# Deep Cluster
>[source](https://arxiv.org/pdf/1807.05520.pdf)
- ### Abstract
- Many unsupervised methods use pretext tasks to create substitute labels to formulate unsupervised problem as a supervised one.
- But these tasks require domain specific knowledge so as an alernative DeepCluster was proposed in the paper.
- It is a unsupervised model which combines unsupervised clustering with deep neural networks.
- ### Architecture
- 
- AlexNet is the ConvNet used as a feature extractor.
- The ConvNet weights are randomly initialised and the feature vector from before classification head is taken.
- PCA along with whitening and L2 normalization is applied after which it is passed to k -means for clustering.
- These clusters are taken as pseudo labels on which training is done(BCE loss used).
- ### Training
- First unlabeled data is taken from datasets and augmentation is applied so that the clusters are invariant to transformations.
- During clustering the image is resized to 256X256 and center crop is applied to get 224X224 and normalization is apllied.
- During training random augmentation is applied, the image is cropped to random zise and then resized to 224X224 and put for a 50% chance of horizontal flip, then normalization is apllied.
- For the whitening part the normalized image are converted to grayscale and sobel filters are applied.
- For clustering the number of clusters need to be input although ImageNet has 1000 classes taking 10000 clusters gives better results.
- The model used is AlexNet with 5 conv layers and 3 FC layers.
- While clustering the last FC layer is removed and feature vector from previous layer is taken.
- ### Avoiding Trivial Solutions
- **Empty clusters:** When a cluster becomes empty, we randomly select a non-empty cluster and use its centroid with a small random perturbation as the new centroid for the empty cluster.
- **Trivial parametrization:** If the vast majority of images is assigned to a few clusters, the parameters will exclusively discriminate between them. A strategy to circumvent this issue is to sample images based on a uniform distribution over the classes, or pseudo-labels.
- ### Evaluation
- This model is evaluated on PASCAL VOC for object detection and semantic segmentation where it outperforms other unsupervised methods.
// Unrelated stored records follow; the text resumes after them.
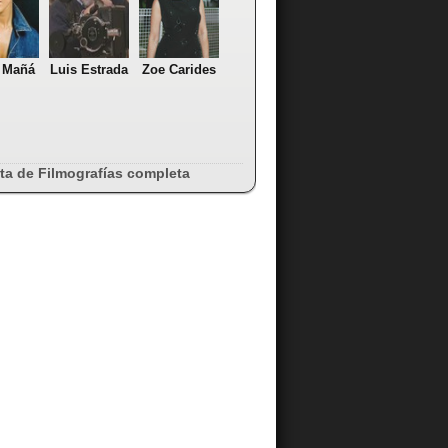
 Mañá
Luis Estrada
Zoe Carides
sta de Filmografías completa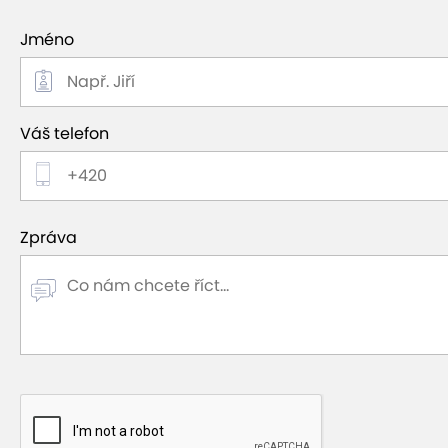
Jméno
Váš telefon
Zpráva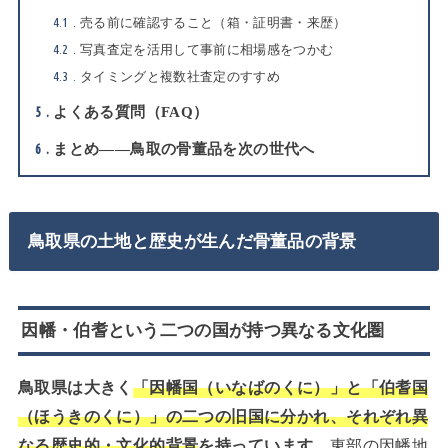
4.1
売る前に確認すること（箱・証明書・来歴）
4.2
写真査定を活用して事前に相場感をつかむ
4.3
タイミングと複数社査定のすすめ
5
よくある質問（FAQ）
6
まとめ——鳥取の骨董品を次の世代へ
鳥取県の土地と歴史が生んだ骨董品の背景
因幡・伯耆という二つの国が持つ異なる文化圏
鳥取県は大きく
「因幡国（いなばのくに）」と「伯耆国
（ほうきのくに）」の二つの旧国に分かれ、それぞれ異
なる歴史的・文化的背景
を持っています。
東部の因幡地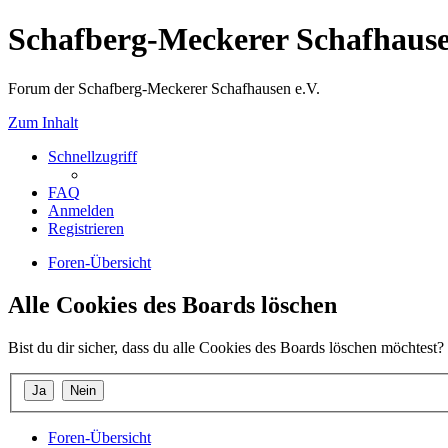
Schafberg-Meckerer Schafhause
Forum der Schafberg-Meckerer Schafhausen e.V.
Zum Inhalt
Schnellzugriff
FAQ
Anmelden
Registrieren
Foren-Übersicht
Alle Cookies des Boards löschen
Bist du dir sicher, dass du alle Cookies des Boards löschen möchtest?
Foren-Übersicht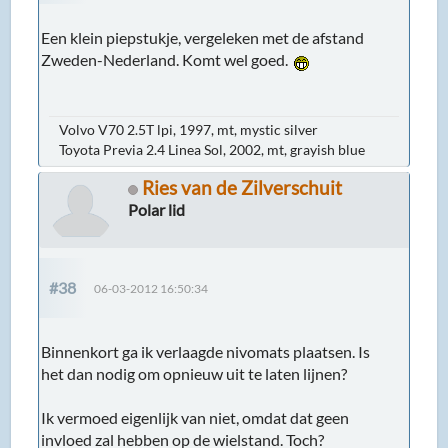
Een klein piepstukje, vergeleken met de afstand
Zweden-Nederland. Komt wel goed.
Volvo V70 2.5T lpi, 1997, mt, mystic silver
Toyota Previa 2.4 Linea Sol, 2002, mt, grayish blue
Ries van de Zilverschuit
Polar lid
#38
06-03-2012 16:50:34
Binnenkort ga ik verlaagde nivomats plaatsen. Is
het dan nodig om opnieuw uit te laten lijnen?
Ik vermoed eigenlijk van niet, omdat dat geen
invloed zal hebben op de wielstand. Toch?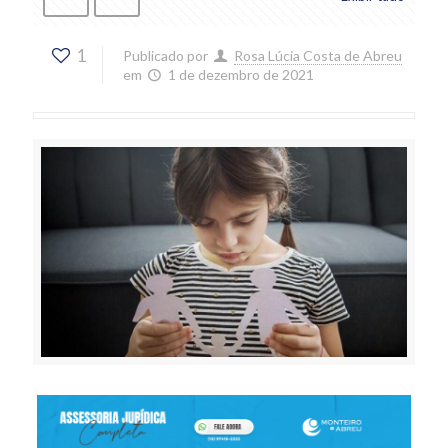
1
Publicado por
Rosa Lúcia Costa de Abreu
em
1 de dezembro de 2021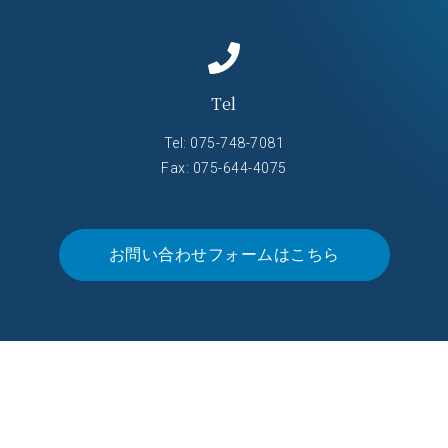
Tel
Tel:
075-748-7081
Fax: 075-644-4075
お問い合わせフォームはこちら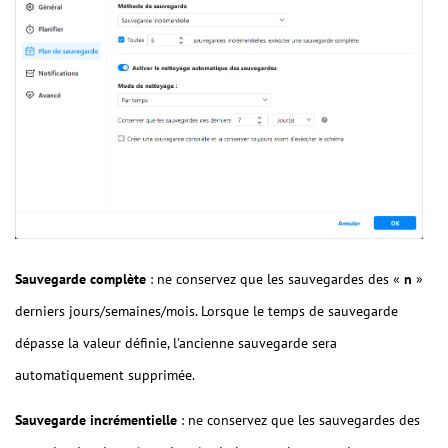
Sauvegarde complète
: ne conservez que les sauvegardes des «
n
»
derniers jours/semaines/mois. Lorsque le temps de sauvegarde
dépasse la valeur définie, l'ancienne sauvegarde sera
automatiquement supprimée.
Sauvegarde incrémentielle
: ne conservez que les sauvegardes des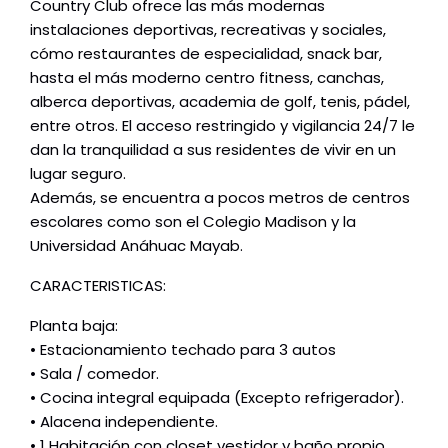
Country Club ofrece las más modernas
instalaciones deportivas, recreativas y sociales,
cómo restaurantes de especialidad, snack bar,
hasta el más moderno centro fitness, canchas,
alberca deportivas, academia de golf, tenis, pádel,
entre otros. El acceso restringido y vigilancia 24/7 le
dan la tranquilidad a sus residentes de vivir en un
lugar seguro.
Además, se encuentra a pocos metros de centros
escolares como son el Colegio Madison y la
Universidad Anáhuac Mayab.
CARACTERISTICAS:
Planta baja:
• Estacionamiento techado para 3 autos
• Sala / comedor.
• Cocina integral equipada (Excepto refrigerador).
• Alacena independiente.
• 1 Habitación con closet vestidor y baño propio.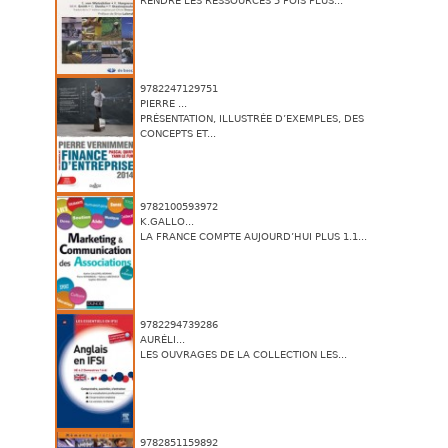
RENDRE LES RESSOURCES 5 FOIS PLUS...
9782247129751
PIERRE ...
PRÉSENTATION, ILLUSTRÉE D’EXEMPLES, DES
CONCEPTS ET...
9782100593972
K.GALLO...
LA FRANCE COMPTE AUJOURD’HUI PLUS 1.1...
9782294739286
AURÉLI...
LES OUVRAGES DE LA COLLECTION LES...
9782851159892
- The DeepCluster algorithm favours balanced datasets but to show it works on uncured data distribution random flickr images from YCC100M is used for pretraining.
- The results show that the model is robust to change in data distribution.
- In supervised learning models like VGG and ResNet outperform AlexNet to see whether same holds true in unsupevised method.
- The model is trained using VGG 16 instead of AlexNet which gives a better results only 1.4% below the supervised topline.
- For instance learning the model is evaluated on Oxford buildings taking image retrieval as a downstream task.
- The results conclude that pretraining performs an important role in instance learning.
- ### Conclusion
- DeepCluster outperforms state of the art models on various transfer learning tasks.
- It does not requires any domain specific knowledge.